NVFP4 quantization recipe (v2
April 20, 2026 · View on GitHub
How the AEON-7/Qwen3.6-35B-A3B-heretic-NVFP4 v2 checkpoint was produced (re-quantized 2026-04-19). Use this if you want to:
- Re-quantize with a different calibration set
- Quantize a different Qwen3.6 fine-tune
- Reproduce the artifact for audit
What changed from v1: v1 used
AutoModelForCausalLMand stripped thelanguage_model.prefix to match a text-only Qwen3_5MoeForCausalLM registry hack. That layout caused intermittent NaN/crash in vLLM's prefix-strip codepath in production. v2 usesAutoModelForImageTextToTextto preserve the full multimodal architecture (Qwen3_5MoeForConditionalGeneration+ 27-block ViT vision encoder kept BF16). vLLM's canonical multimodal class loads it natively — no prefix-strip patches needed.
Format
| Quant scheme | NVFP4 (FP4 E2M1 + per-block FP8 e4m3 scales + per-tensor FP32 scales) |
| Block size | 16 |
| Format | nvfp4-pack-quantized (compressed-tensors 0.14+) |
| Weights | per-tensor + per-block scales |
| Activations | dynamic per-block (dynamic="local") |
| MoE expert layout | per-expert, all 256 experts × 40 layers calibrated (moe_calibrate_all_experts=True) |
| Preserved fp16/bf16 | lm_head, embed_tokens, MoE routing gates, all norms, 27-block ViT vision encoder, 30 linear_attn (Mamba/GDN) layers |
| Total NVFP4 keys | 122,880 (40 layers × 256 experts × 3 projs × 4 quant components) |
| Total preserved BF16 keys | 333 visual + 270 linear_attn + 241 norms + lm_head + embed_tokens |
Hardware needs
- GPU: 1× RTX PRO 6000 Blackwell (96 GB) recommended — what v2 was actually built on. A100 80GB / H100 80GB also work.

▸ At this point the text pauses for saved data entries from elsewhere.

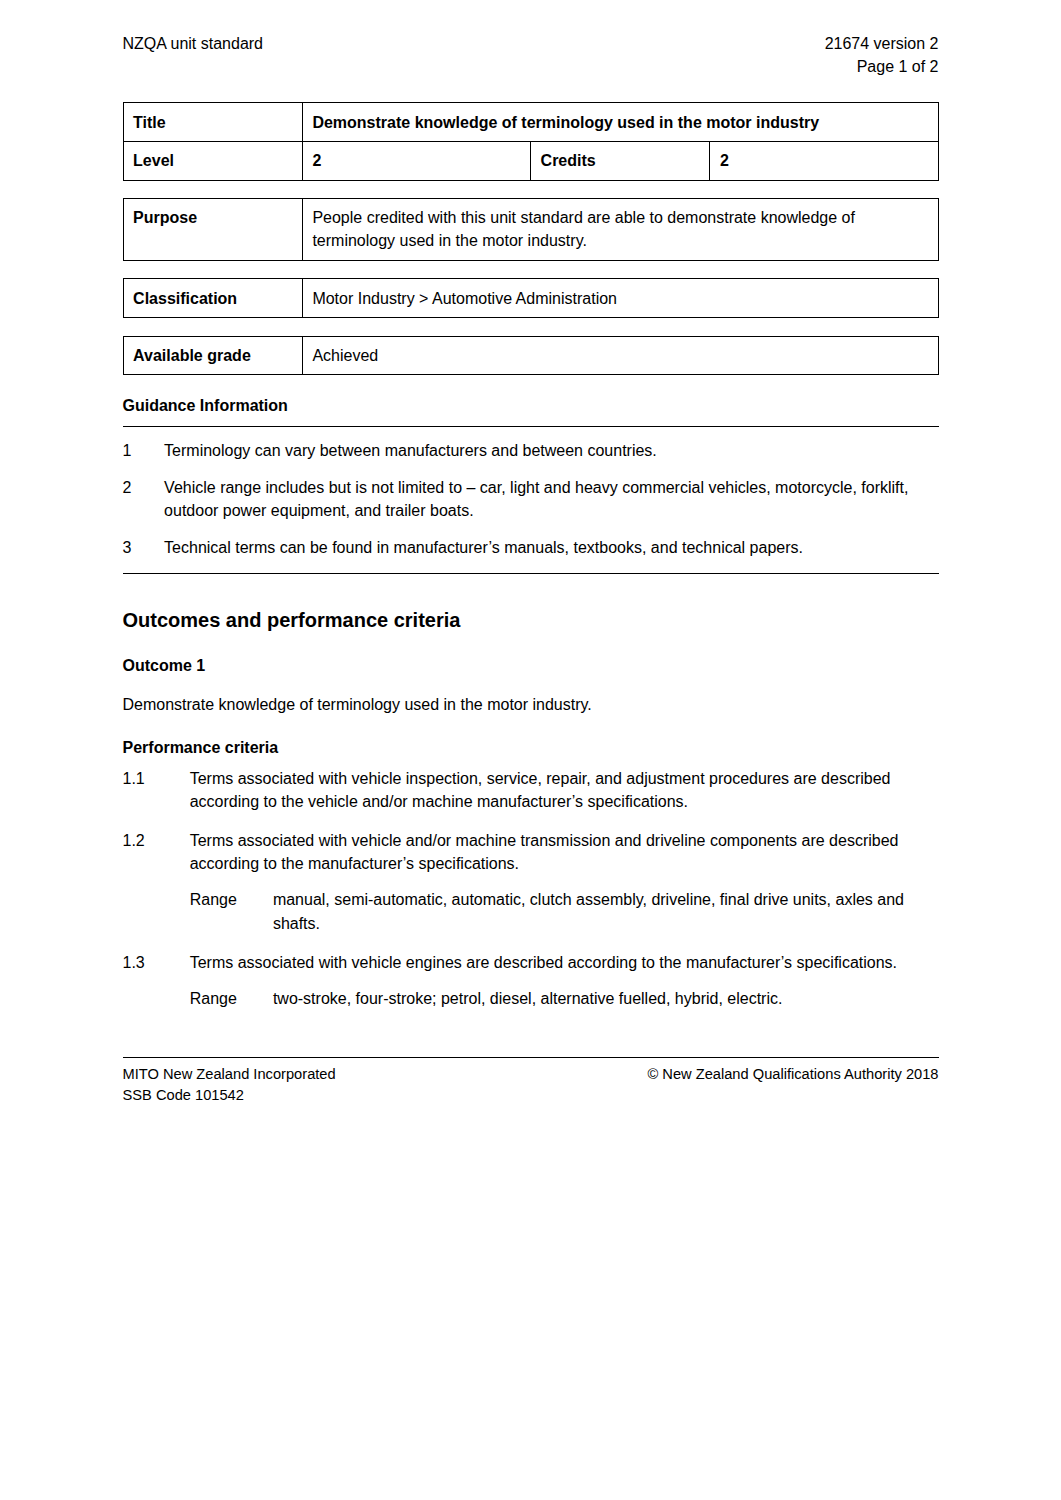NZQA unit standard
21674 version 2
Page 1 of 2
| Title | Demonstrate knowledge of terminology used in the motor industry |
| Level | 2 | Credits | 2 |
| Purpose | People credited with this unit standard are able to demonstrate knowledge of terminology used in the motor industry. |
| Classification | Motor Industry > Automotive Administration |
| Available grade | Achieved |
Guidance Information
1 Terminology can vary between manufacturers and between countries.
2 Vehicle range includes but is not limited to – car, light and heavy commercial vehicles, motorcycle, forklift, outdoor power equipment, and trailer boats.
3 Technical terms can be found in manufacturer’s manuals, textbooks, and technical papers.
Outcomes and performance criteria
Outcome 1
Demonstrate knowledge of terminology used in the motor industry.
Performance criteria
1.1
Terms associated with vehicle inspection, service, repair, and adjustment procedures are described according to the vehicle and/or machine manufacturer’s specifications.
1.2
Terms associated with vehicle and/or machine transmission and driveline components are described according to the manufacturer’s specifications.
Range manual, semi-automatic, automatic, clutch assembly, driveline, final drive units, axles and shafts.
1.3
Terms associated with vehicle engines are described according to the manufacturer’s specifications.
Range two-stroke, four-stroke; petrol, diesel, alternative fuelled, hybrid, electric.
MITO New Zealand Incorporated
SSB Code 101542
© New Zealand Qualifications Authority 2018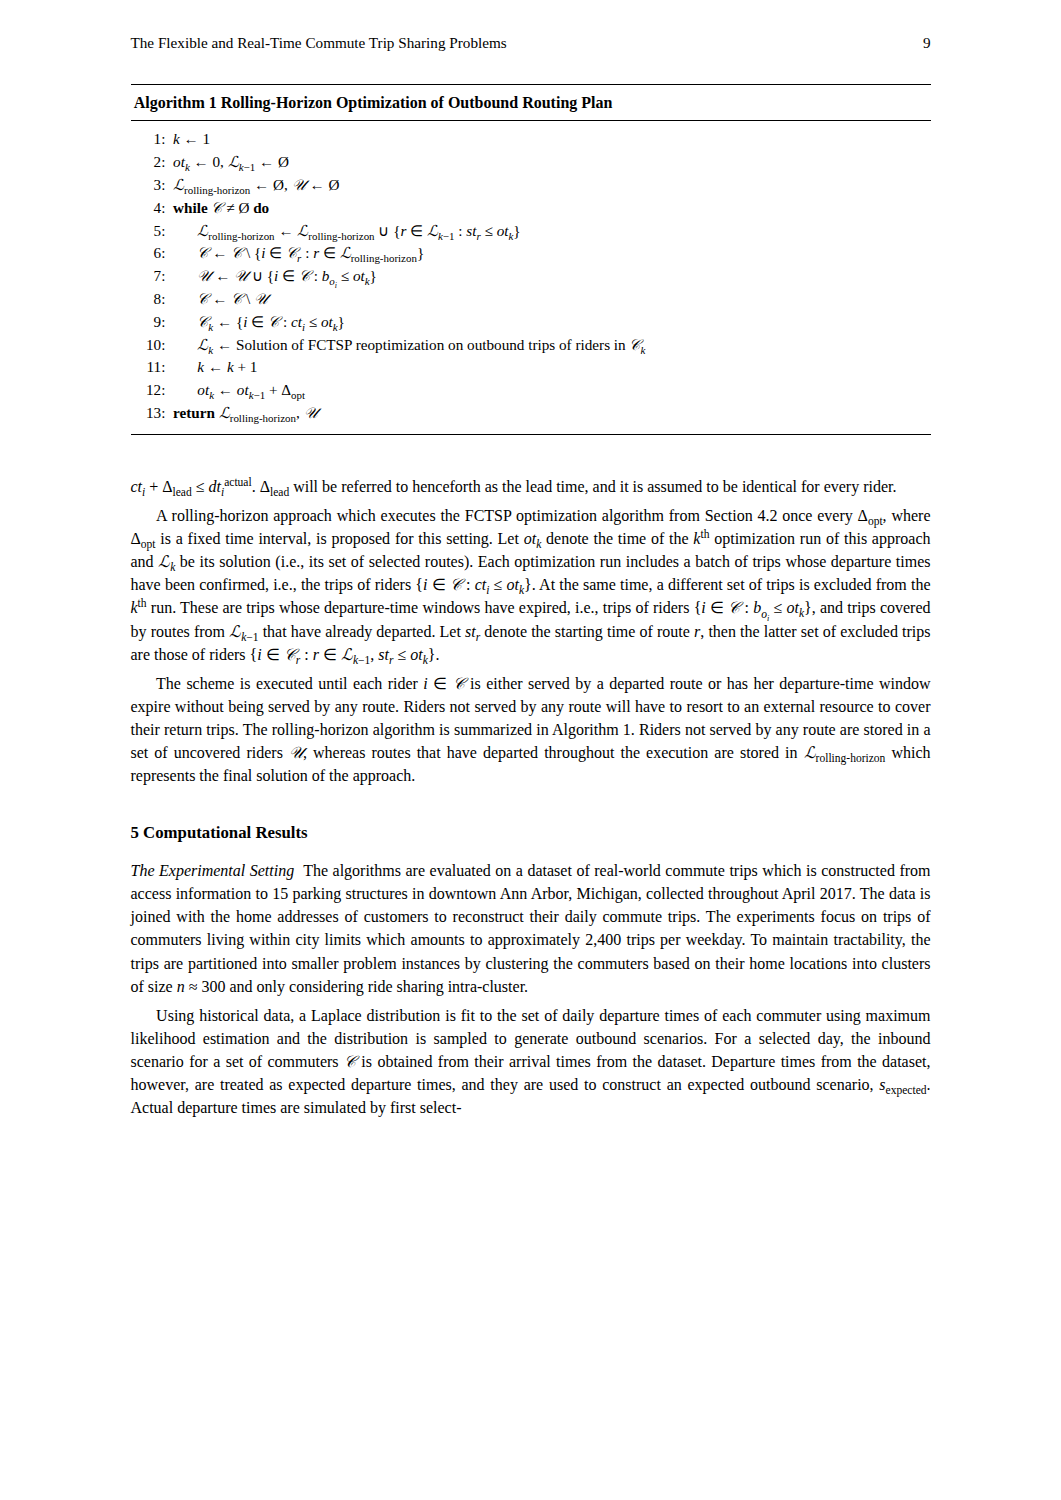The Flexible and Real-Time Commute Trip Sharing Problems 9
Algorithm 1 Rolling-Horizon Optimization of Outbound Routing Plan
k ← 1
otk ← 0, ℒk−1 ← Ø
ℒrolling-horizon ← Ø, 𝒰 ← Ø
while 𝒞 ≠ Ø do
ℒrolling-horizon ← ℒrolling-horizon ∪ {r ∈ ℒk−1 : str ≤ otk}
𝒞 ← 𝒞 \ {i ∈ 𝒞r : r ∈ ℒrolling-horizon}
𝒰 ← 𝒰 ∪ {i ∈ 𝒞 : boi ≤ otk}
𝒞 ← 𝒞 \ 𝒰
𝒞k ← {i ∈ 𝒞 : cti ≤ otk}
ℒk ← Solution of FCTSP reoptimization on outbound trips of riders in 𝒞k
k ← k + 1
otk ← otk−1 + Δopt
return ℒrolling-horizon, 𝒰
cti + Δlead ≤ dtiactual. Δlead will be referred to henceforth as the lead time, and it is assumed to be identical for every rider.
A rolling-horizon approach which executes the FCTSP optimization algorithm from Section 4.2 once every Δopt, where Δopt is a fixed time interval, is proposed for this setting. Let otk denote the time of the kth optimization run of this approach and ℒk be its solution (i.e., its set of selected routes). Each optimization run includes a batch of trips whose departure times have been confirmed, i.e., the trips of riders {i ∈ 𝒞 : cti ≤ otk}. At the same time, a different set of trips is excluded from the kth run. These are trips whose departure-time windows have expired, i.e., trips of riders {i ∈ 𝒞 : boi ≤ otk}, and trips covered by routes from ℒk−1 that have already departed. Let str denote the starting time of route r, then the latter set of excluded trips are those of riders {i ∈ 𝒞r : r ∈ ℒk−1, str ≤ otk}.
The scheme is executed until each rider i ∈ 𝒞 is either served by a departed route or has her departure-time window expire without being served by any route. Riders not served by any route will have to resort to an external resource to cover their return trips. The rolling-horizon algorithm is summarized in Algorithm 1. Riders not served by any route are stored in a set of uncovered riders 𝒰, whereas routes that have departed throughout the execution are stored in ℒrolling-horizon which represents the final solution of the approach.
5 Computational Results
The Experimental Setting The algorithms are evaluated on a dataset of real-world commute trips which is constructed from access information to 15 parking structures in downtown Ann Arbor, Michigan, collected throughout April 2017. The data is joined with the home addresses of customers to reconstruct their daily commute trips. The experiments focus on trips of commuters living within city limits which amounts to approximately 2,400 trips per weekday. To maintain tractability, the trips are partitioned into smaller problem instances by clustering the commuters based on their home locations into clusters of size n ≈ 300 and only considering ride sharing intra-cluster.
Using historical data, a Laplace distribution is fit to the set of daily departure times of each commuter using maximum likelihood estimation and the distribution is sampled to generate outbound scenarios. For a selected day, the inbound scenario for a set of commuters 𝒞 is obtained from their arrival times from the dataset. Departure times from the dataset, however, are treated as expected departure times, and they are used to construct an expected outbound scenario, sexpected. Actual departure times are simulated by first select-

- CPU RAM: 96 GB minimum (BF16 model offload during sequential calibration). Peaks around 77 GB used.
- Disk: 200 GB (BF16 source ~70 GB + NVFP4 output ~22 GB + scratch)
- Time: ~3 hours end-to-end on RTX PRO 6000 Blackwell
The v2 calibration ran on a RunPod RTX PRO 6000 Blackwell pod with 96 GB RAM, 250 GB disk. Expect ~$7-9 in compute on RunPod.
Recipe (v2 — exact script that produced the production checkpoint)
# Pod startup (RunPod)
apt-get update && apt-get install -y python3-pip git
pip install -U \
llmcompressor \
compressed-tensors \
torch \
accelerate \
huggingface_hub[hf_transfer] \
datasets
# CRITICAL ORDER: install transformers + huggingface_hub LAST and pinned, since llmcompressor
# may pull in older versions that don't recognize qwen3_5_moe
pip install -U --force-reinstall "transformers>=5.5.4" "huggingface_hub>=1.10"
# CRITICAL: torchvision must NOT be installed — it cascades into a
# `torchvision::nms operator does not exist` at quant time on cu130 nightly torch.
pip uninstall -y torchvision
export HF_HUB_ENABLE_HF_TRANSFER=1
export HF_TOKEN=hf_xxxxxxxxx
The actual v2 quantization script (also at scripts/qwen36_requant_v2.py):
# qwen36_requant_v2.py — produces multimodal-preserved Qwen3.6 NVFP4
import os
os.environ["HF_HUB_ENABLE_HF_TRANSFER"] = "1"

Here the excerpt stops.